▶ _Work instructions_
Nothing but the lines from the start of the records below through the line that has "Занятия проходят на" should appear, each exactly as given.

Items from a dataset
┄┄┄┄┄┄

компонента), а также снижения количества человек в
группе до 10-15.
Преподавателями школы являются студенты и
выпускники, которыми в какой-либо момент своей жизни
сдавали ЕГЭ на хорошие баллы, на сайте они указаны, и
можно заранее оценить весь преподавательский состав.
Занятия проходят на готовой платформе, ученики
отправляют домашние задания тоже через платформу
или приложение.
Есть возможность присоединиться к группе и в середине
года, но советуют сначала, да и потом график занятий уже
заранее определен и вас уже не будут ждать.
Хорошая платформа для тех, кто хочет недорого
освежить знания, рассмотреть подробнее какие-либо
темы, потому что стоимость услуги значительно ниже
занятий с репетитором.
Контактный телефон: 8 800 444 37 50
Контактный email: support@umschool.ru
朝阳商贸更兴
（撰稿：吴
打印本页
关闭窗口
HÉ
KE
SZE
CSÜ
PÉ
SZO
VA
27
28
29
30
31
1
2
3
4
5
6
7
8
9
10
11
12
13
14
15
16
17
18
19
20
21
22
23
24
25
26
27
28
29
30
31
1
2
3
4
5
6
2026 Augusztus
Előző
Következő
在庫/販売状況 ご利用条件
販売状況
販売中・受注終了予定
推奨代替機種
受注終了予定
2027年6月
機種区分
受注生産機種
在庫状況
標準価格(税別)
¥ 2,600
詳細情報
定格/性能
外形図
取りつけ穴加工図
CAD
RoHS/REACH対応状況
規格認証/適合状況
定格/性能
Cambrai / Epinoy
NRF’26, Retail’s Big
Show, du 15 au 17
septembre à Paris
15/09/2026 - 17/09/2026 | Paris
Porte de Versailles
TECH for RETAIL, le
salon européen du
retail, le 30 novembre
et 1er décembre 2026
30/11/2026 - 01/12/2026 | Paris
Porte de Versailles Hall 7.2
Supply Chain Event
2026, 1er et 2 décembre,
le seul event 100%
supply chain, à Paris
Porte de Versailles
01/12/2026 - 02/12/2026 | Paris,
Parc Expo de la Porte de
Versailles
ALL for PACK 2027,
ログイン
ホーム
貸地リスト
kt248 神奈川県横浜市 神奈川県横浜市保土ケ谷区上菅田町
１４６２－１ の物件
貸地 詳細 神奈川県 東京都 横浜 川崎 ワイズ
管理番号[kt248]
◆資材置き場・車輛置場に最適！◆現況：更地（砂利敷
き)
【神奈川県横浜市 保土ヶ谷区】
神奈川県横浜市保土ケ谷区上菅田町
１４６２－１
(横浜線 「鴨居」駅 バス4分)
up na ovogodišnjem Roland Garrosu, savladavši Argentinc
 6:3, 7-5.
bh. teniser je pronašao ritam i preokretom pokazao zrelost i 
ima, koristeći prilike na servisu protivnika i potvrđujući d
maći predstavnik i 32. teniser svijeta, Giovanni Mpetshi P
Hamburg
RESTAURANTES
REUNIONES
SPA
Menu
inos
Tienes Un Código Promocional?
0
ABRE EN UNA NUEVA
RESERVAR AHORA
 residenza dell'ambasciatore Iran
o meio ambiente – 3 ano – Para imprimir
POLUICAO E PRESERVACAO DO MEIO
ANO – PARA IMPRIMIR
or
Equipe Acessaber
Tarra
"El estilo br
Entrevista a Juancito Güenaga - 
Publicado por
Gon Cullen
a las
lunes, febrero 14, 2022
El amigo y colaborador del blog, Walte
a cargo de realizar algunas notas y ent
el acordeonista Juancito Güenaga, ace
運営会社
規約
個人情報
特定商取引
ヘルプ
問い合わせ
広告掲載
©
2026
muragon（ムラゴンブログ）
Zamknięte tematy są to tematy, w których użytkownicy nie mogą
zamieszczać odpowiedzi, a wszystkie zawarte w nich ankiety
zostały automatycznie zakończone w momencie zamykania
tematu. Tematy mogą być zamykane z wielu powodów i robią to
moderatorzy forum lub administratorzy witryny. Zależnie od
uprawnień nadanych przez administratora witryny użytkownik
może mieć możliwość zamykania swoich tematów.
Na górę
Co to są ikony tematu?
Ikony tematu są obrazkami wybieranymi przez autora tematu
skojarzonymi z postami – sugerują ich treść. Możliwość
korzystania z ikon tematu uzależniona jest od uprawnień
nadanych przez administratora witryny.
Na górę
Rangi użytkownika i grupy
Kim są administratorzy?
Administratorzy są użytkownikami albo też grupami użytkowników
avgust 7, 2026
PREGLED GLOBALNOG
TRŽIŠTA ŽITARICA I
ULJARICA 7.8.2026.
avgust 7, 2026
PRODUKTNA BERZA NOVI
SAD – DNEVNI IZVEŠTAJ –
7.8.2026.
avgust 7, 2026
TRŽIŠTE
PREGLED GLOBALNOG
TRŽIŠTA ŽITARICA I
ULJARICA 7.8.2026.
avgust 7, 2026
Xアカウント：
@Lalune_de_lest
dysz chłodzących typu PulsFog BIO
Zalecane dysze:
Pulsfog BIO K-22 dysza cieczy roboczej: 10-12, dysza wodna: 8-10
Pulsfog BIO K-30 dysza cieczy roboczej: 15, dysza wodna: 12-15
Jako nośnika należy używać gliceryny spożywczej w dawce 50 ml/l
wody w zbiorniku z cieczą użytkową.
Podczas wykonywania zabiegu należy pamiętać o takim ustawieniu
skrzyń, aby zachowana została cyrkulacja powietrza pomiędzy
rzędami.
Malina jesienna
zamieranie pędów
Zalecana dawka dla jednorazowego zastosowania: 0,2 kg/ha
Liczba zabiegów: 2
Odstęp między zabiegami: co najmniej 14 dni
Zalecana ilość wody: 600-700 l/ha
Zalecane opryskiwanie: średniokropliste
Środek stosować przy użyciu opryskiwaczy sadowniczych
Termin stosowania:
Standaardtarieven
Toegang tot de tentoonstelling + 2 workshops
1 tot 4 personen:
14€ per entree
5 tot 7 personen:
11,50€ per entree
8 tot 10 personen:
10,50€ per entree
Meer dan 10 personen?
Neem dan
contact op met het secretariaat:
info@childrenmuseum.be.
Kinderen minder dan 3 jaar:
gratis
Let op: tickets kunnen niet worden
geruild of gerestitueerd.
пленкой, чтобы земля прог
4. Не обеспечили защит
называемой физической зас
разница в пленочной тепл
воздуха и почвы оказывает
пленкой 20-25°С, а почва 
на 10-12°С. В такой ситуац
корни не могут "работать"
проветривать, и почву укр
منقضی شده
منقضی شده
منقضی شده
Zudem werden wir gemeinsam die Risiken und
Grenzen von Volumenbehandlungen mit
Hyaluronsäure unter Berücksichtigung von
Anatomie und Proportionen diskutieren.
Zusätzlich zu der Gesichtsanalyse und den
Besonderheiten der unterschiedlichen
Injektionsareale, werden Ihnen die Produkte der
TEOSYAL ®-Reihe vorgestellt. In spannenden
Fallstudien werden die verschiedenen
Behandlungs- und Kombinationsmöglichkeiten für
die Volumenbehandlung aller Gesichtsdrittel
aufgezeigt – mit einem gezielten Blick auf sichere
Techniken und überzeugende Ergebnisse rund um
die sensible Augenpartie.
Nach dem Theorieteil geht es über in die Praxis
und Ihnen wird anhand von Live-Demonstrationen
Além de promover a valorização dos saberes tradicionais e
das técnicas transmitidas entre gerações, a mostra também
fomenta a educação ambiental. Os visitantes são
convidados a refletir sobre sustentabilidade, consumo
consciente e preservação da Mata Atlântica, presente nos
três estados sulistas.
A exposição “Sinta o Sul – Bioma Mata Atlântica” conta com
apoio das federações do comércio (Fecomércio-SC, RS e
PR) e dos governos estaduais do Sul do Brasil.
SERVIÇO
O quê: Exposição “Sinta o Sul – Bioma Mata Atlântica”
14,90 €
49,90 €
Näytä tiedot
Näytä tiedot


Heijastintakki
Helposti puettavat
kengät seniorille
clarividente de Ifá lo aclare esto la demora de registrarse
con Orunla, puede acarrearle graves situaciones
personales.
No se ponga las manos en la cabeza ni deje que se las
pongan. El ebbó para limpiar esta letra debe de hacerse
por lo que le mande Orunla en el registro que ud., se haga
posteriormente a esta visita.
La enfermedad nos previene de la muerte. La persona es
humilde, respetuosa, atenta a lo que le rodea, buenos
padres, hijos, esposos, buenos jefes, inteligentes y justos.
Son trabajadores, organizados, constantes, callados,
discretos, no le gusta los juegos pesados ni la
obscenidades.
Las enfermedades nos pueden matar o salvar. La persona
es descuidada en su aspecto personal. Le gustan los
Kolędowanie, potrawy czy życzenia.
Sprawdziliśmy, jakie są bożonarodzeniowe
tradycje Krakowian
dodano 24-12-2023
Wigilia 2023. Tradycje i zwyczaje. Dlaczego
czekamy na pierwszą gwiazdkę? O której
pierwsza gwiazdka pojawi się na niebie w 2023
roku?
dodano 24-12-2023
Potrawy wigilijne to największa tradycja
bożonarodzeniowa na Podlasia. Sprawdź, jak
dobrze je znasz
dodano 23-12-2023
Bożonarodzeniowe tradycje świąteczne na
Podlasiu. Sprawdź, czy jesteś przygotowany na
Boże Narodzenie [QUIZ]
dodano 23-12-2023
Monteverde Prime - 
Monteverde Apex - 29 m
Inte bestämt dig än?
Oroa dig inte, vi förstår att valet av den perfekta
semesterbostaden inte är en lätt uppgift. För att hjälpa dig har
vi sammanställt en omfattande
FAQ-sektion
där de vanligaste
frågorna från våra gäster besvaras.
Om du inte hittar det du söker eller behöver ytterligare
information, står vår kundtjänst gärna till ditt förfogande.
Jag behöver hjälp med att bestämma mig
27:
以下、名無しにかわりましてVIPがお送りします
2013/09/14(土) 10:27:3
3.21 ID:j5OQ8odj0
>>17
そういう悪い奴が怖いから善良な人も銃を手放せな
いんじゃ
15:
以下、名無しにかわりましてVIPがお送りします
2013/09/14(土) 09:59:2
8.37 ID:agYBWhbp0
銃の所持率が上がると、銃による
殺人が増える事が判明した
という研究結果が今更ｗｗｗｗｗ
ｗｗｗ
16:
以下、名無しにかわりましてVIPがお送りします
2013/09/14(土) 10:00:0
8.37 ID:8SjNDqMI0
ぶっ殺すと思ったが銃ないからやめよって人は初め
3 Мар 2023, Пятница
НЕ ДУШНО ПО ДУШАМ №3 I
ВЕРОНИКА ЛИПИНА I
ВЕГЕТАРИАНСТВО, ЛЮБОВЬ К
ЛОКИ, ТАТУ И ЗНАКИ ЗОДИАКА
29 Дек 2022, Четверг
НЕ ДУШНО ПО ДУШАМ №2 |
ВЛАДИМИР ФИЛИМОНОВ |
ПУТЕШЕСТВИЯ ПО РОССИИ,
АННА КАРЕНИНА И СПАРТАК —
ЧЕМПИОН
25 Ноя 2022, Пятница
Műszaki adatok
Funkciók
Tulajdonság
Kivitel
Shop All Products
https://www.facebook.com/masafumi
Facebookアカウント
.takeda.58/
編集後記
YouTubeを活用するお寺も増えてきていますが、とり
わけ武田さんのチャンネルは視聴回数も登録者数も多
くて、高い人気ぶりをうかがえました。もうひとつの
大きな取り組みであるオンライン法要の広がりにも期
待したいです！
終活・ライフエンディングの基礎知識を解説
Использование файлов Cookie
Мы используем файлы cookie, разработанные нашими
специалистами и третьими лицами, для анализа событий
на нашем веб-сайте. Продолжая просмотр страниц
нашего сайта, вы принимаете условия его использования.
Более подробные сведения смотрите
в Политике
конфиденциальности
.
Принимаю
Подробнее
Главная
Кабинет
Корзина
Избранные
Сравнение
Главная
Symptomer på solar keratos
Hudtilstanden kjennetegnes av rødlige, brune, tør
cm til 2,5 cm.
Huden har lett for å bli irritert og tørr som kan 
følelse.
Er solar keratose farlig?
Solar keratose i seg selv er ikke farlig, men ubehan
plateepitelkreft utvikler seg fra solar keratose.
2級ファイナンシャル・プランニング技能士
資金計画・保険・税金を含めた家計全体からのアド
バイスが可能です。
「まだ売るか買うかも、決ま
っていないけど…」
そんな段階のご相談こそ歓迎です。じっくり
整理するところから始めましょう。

┄┄┄┄┄┄

▶ _Answer space_
компонента), а также снижения количества человек в
группе до 10-15.
Преподавателями школы являются студенты и
выпускники, которыми в какой-либо момент своей жизни
сдавали ЕГЭ на хорошие баллы, на сайте они указаны, и
можно заранее оценить весь преподавательский состав.
Занятия проходят на готовой платформе, ученики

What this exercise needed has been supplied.